With the constant increase of mobile data services, the 3rd Generation Partnership Project (3GPP) organization has developed long-term evolution (LTE) specifications and LTE-Advanced (LTE-A) specifications and the LTE has been rapidly deployed by a number of operations worldwide. As the next generation cellular communication standard, the LTE or LTE-A system can operate in both Frequency Division Duplex (FDD) mode and Time Division Duplex (TDD) mode.
The LTE with TDD mode may also be called as a TD-LTE system. Due to channel reciprocity, the TD-LTE system has attracted more and more interests to obtain downlink beamforming gains with a large number of transmitter antennas. One of typical antennas deployments is to employ eight physical transmitter antennae on eNB side due to its excellent uplink receiving performance and relative good downlink beam forming performance. For the 8-antenna deployment, one of the most interesting topics is how to make such macro outdoor 8-antenna cover indoor users which generate most of LTE traffic. This lies in that the TD-LTE system employs a relatively higher carrier frequency, which could provide a larger bandwidth but a worse coverage than traditional GSM system, whereas building dedicated IBS (In building system) for indoor LTE converge is very expensive.
In outdoor-to-indoor scenario, to enable user equipment (UE) to access networks with extreme weak signal, for poor coverage points, the operator normally would set a basic requirement to ensure the UE to receive and correctly demodulate/decode the uplink and downlink common signals and channels. However, the basic requirement correctly demodulating/decoding constrains the cell coverage.
Generally, in TD-LTE system with 2-antenna, the cell coverage bottleneck is the uplink common signaling channel PRACH format 0 (i.e., random access channel) due to the UE power limitation, as illustrated in FIG. 1A. However, in TD-LTE system with 8-antenna, the downlink common signaling channels become the bottleneck for the cell coverage, just as illustrated in FIG. 1B. This lies in that the network side needs to send out the downlink common signaling channels to all UEs in a broadcasting way and thus more downlink transmission antennas can not provide more gains when the same transmission power is used.
To address the cell downlink coverage problem of the TD-LTE system with 8-antenna, two ways may be employed, i.e., increasing total downlink transmission power and performing power boosting on downlink common signaling channels. The increasing of total downlink transmission power is difficult to be implemented because required total output power is too high to be supported by current products due to extremely high component cost. The power boosting approach is a practical method by a flexible power allocation between the common signaling channels. The power boosting may be performed on the CRS or downlink common channels. For a purpose of illustration, the flexible power allocation for downlink common channels and the common reference signal (CRS) resource elements (REs) is illustrated in FIG. 2, wherein CRS REs occupy specific fixed RE within each downlink time-frequency grid while the common channels would change according to the scheduled PDSCH loading.
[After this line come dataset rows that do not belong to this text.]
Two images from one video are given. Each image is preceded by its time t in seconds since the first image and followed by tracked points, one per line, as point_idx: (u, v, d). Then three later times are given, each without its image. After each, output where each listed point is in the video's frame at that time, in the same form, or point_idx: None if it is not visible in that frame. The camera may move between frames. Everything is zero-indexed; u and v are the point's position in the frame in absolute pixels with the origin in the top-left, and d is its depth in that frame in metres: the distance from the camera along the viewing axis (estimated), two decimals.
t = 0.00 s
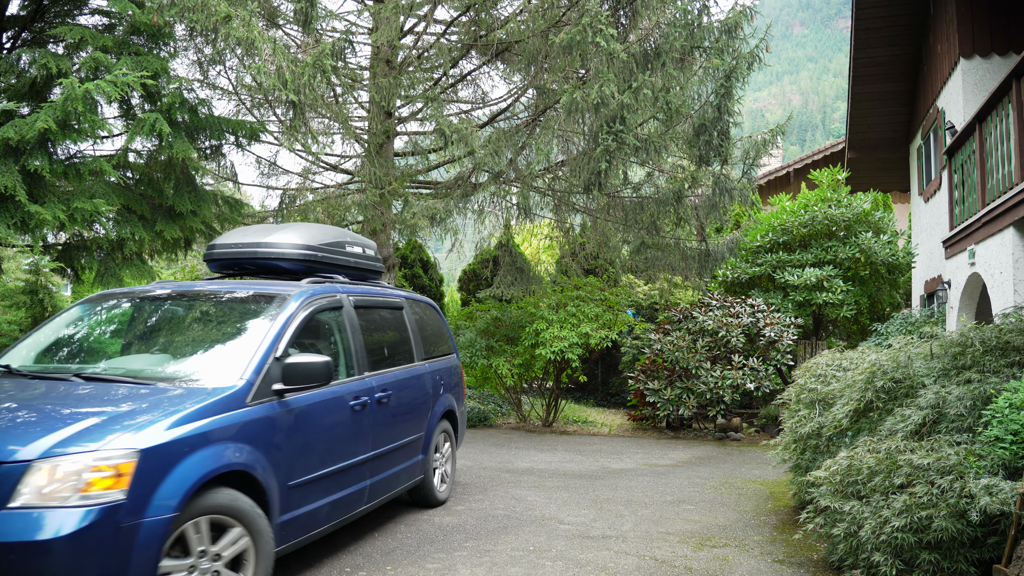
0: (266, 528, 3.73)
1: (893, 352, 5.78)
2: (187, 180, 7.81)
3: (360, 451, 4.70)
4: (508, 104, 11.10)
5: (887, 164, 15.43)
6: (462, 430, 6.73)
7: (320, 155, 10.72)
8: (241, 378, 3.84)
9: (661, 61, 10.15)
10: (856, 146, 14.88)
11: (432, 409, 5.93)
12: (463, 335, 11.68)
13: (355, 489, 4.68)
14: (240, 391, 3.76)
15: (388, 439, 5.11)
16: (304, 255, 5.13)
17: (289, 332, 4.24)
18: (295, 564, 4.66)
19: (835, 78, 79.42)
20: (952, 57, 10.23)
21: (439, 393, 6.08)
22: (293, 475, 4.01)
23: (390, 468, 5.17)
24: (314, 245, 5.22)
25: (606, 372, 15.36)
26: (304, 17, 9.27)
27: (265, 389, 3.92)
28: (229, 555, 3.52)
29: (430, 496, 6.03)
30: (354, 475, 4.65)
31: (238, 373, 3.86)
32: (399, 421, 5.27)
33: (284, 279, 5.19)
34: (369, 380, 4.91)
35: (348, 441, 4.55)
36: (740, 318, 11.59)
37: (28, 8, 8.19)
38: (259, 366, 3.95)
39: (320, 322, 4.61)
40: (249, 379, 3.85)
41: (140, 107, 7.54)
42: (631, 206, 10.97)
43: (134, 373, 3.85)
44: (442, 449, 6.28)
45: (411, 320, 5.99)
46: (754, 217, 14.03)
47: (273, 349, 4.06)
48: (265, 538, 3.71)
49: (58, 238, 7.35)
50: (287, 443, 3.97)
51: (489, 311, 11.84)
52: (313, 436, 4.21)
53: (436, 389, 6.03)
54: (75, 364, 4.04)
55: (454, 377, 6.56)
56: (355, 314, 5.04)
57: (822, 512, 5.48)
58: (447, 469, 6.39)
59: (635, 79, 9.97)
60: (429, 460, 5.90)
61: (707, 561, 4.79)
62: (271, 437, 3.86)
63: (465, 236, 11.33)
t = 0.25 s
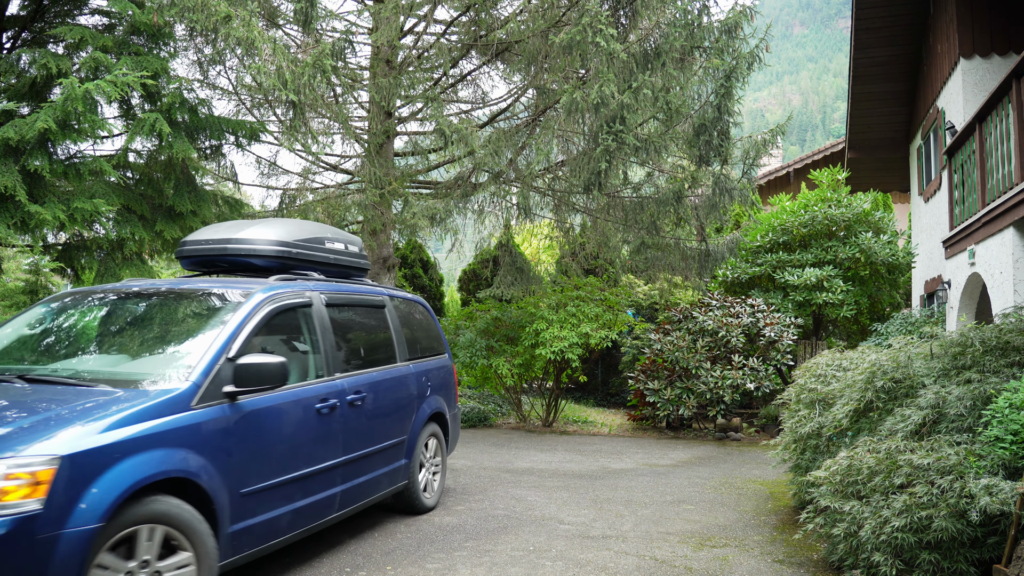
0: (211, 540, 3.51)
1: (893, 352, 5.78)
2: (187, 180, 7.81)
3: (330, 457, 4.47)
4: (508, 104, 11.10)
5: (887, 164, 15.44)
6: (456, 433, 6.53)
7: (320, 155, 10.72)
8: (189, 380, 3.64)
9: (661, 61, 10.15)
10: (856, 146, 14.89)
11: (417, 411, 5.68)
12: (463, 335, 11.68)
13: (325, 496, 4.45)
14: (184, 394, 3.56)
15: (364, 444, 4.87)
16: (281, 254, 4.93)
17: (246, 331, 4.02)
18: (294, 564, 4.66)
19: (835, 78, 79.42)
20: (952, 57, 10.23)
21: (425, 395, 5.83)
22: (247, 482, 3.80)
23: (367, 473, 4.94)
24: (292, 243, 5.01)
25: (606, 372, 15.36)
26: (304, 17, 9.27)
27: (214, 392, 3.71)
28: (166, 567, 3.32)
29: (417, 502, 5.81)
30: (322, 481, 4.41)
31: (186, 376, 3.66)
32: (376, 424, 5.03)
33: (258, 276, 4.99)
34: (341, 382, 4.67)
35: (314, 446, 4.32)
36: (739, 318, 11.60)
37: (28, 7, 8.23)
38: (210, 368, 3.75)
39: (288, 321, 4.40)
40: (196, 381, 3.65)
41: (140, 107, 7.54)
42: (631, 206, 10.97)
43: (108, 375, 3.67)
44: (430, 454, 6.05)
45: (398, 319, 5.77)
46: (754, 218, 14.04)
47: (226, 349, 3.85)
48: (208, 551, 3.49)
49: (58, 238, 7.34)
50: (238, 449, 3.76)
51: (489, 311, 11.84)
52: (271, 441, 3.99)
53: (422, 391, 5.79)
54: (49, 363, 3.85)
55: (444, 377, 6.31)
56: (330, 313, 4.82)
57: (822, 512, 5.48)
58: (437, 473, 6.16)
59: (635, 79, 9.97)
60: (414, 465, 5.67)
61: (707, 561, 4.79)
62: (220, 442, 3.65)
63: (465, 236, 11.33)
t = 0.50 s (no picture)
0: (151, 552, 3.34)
1: (893, 352, 5.78)
2: (187, 180, 7.82)
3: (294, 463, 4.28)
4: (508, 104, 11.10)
5: (887, 164, 15.44)
6: (447, 435, 6.34)
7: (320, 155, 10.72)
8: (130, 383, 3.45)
9: (661, 61, 10.15)
10: (856, 146, 14.90)
11: (399, 415, 5.47)
12: (463, 335, 11.68)
13: (289, 504, 4.25)
14: (124, 397, 3.38)
15: (335, 449, 4.66)
16: (250, 248, 4.72)
17: (199, 330, 3.83)
18: (294, 564, 4.65)
19: (835, 78, 79.42)
20: (952, 57, 10.23)
21: (408, 397, 5.62)
22: (196, 489, 3.62)
23: (340, 478, 4.74)
24: (261, 237, 4.80)
25: (606, 372, 15.36)
26: (304, 17, 9.26)
27: (159, 394, 3.52)
28: None
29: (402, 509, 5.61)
30: (286, 488, 4.22)
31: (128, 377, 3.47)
32: (351, 428, 4.82)
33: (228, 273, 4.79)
34: (308, 384, 4.47)
35: (275, 451, 4.13)
36: (740, 318, 11.59)
37: (27, 8, 8.39)
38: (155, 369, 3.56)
39: (251, 321, 4.21)
40: (139, 383, 3.46)
41: (140, 107, 7.54)
42: (631, 206, 10.97)
43: (66, 379, 3.49)
44: (416, 458, 5.84)
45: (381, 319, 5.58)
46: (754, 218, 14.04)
47: (175, 349, 3.66)
48: (149, 563, 3.31)
49: (58, 237, 7.33)
50: (186, 455, 3.58)
51: (489, 311, 11.84)
52: (225, 446, 3.80)
53: (404, 393, 5.57)
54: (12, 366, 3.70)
55: (431, 379, 6.10)
56: (300, 313, 4.61)
57: (822, 512, 5.48)
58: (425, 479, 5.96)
59: (635, 79, 9.97)
60: (396, 469, 5.48)
61: (707, 561, 4.79)
62: (165, 448, 3.48)
63: (465, 236, 11.33)
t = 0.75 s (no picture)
0: (88, 566, 3.14)
1: (893, 352, 5.78)
2: (187, 180, 7.82)
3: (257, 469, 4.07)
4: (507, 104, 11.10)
5: (887, 164, 15.44)
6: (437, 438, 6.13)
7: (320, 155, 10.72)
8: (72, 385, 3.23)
9: (661, 61, 10.15)
10: (856, 146, 14.91)
11: (380, 419, 5.25)
12: (463, 335, 11.68)
13: (251, 512, 4.04)
14: (62, 401, 3.15)
15: (305, 455, 4.44)
16: (223, 245, 4.53)
17: (150, 331, 3.61)
18: (293, 564, 4.65)
19: (835, 79, 79.43)
20: (952, 57, 10.23)
21: (391, 400, 5.40)
22: (143, 498, 3.41)
23: (311, 485, 4.52)
24: (234, 233, 4.61)
25: (606, 372, 15.36)
26: (304, 17, 9.26)
27: (102, 397, 3.30)
28: None
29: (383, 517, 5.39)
30: (248, 496, 4.01)
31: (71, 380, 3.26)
32: (325, 433, 4.61)
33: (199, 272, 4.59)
34: (276, 386, 4.26)
35: (235, 457, 3.92)
36: (740, 318, 11.60)
37: (28, 8, 8.43)
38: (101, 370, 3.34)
39: (212, 322, 4.00)
40: (79, 386, 3.23)
41: (140, 107, 7.55)
42: (631, 206, 10.97)
43: (8, 381, 3.29)
44: (400, 463, 5.62)
45: (366, 319, 5.40)
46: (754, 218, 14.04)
47: (121, 350, 3.44)
48: None
49: (58, 238, 7.32)
50: (132, 461, 3.37)
51: (489, 311, 11.83)
52: (178, 452, 3.59)
53: (387, 396, 5.35)
54: None
55: (420, 381, 5.89)
56: (268, 311, 4.41)
57: (822, 512, 5.48)
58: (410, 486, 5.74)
59: (635, 79, 9.98)
60: (377, 474, 5.26)
61: (707, 561, 4.78)
62: (109, 454, 3.27)
63: (465, 236, 11.32)
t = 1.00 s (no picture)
0: None
1: (893, 352, 5.78)
2: (187, 180, 7.83)
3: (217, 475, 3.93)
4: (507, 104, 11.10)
5: (887, 164, 15.44)
6: (424, 442, 6.03)
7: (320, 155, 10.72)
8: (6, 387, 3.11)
9: (661, 61, 10.15)
10: (855, 146, 14.90)
11: (357, 422, 5.12)
12: (463, 335, 11.68)
13: (211, 520, 3.90)
14: None
15: (271, 460, 4.30)
16: (192, 242, 4.44)
17: (95, 331, 3.48)
18: (292, 564, 4.65)
19: (835, 79, 79.42)
20: (952, 57, 10.23)
21: (370, 403, 5.28)
22: (85, 506, 3.27)
23: (280, 491, 4.39)
24: (203, 229, 4.53)
25: (606, 372, 15.35)
26: (304, 17, 9.26)
27: (40, 400, 3.18)
28: None
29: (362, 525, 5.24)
30: (206, 504, 3.87)
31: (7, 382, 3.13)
32: (294, 437, 4.48)
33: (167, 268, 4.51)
34: (239, 388, 4.16)
35: (191, 462, 3.78)
36: (740, 318, 11.60)
37: (28, 8, 8.44)
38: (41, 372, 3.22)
39: (168, 320, 3.89)
40: (14, 390, 3.11)
41: (140, 107, 7.55)
42: (631, 206, 10.97)
43: None
44: (382, 468, 5.48)
45: (348, 320, 5.32)
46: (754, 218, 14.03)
47: (63, 351, 3.32)
48: None
49: (58, 238, 7.31)
50: (72, 468, 3.22)
51: (489, 311, 11.83)
52: (127, 457, 3.46)
53: (365, 399, 5.22)
54: None
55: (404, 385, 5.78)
56: (232, 310, 4.31)
57: (822, 512, 5.48)
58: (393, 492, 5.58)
59: (635, 79, 9.98)
60: (355, 479, 5.12)
61: (706, 561, 4.79)
62: (47, 461, 3.13)
63: (464, 236, 11.32)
As mentioned hereinabove, an option of power boosting approach is to increase power of CRS signals. The CRS signals are used by UEs to estimate downlink radio channels for coherent demodulation of downlink physical common channels. Furthermore, they are also used by UEs to acquire channel-state information (CSI) initial cell-selection and handover decisions. Thus, increasing the CRS transmission power can be helpful for UEs to obtain the better channel estimation, hence beneficial to the demodulation of all downlink common physical channels. However, in accordance with 3GPP specifications, the CRS REs power setting is carried by a system information type 2 with the information element referenceSignalPower. The system information type 2 has an updating periodicity of about 100 ms, which is too long to flexibly improve the cell coverage. This means the power of CRS REs can not be set flexibly with the traffic variation.
The other option is to perform downlink common channel power control. The increasing of the transmission power of downlink common channels may directly benefit these channels' demodulation due to increased power of received signal. However, if the downlink common channels are highly loaded especially in the cell edge, the network side has to increase the transmission power on a large fraction of downlink physical resource elements, which is hard to be supported by current terminal device due to a large power requirement.
Besides, in Chinese patent application publication No. CN102118842A titled “Downlink power control method and device applied to LTE system,” there is proposed a downlink power control solution in a LTE system. In the proposed solution, power of the CRS signals are first determined, then based on the determined power for the CRS signals, power of the downlink physical channels are determined. It is clear that the solution proposed in the Chinese patent application publication also belongs to a downlink common channels power control approach as mentioned hereinabove and similarly it is involved in similar problems as well.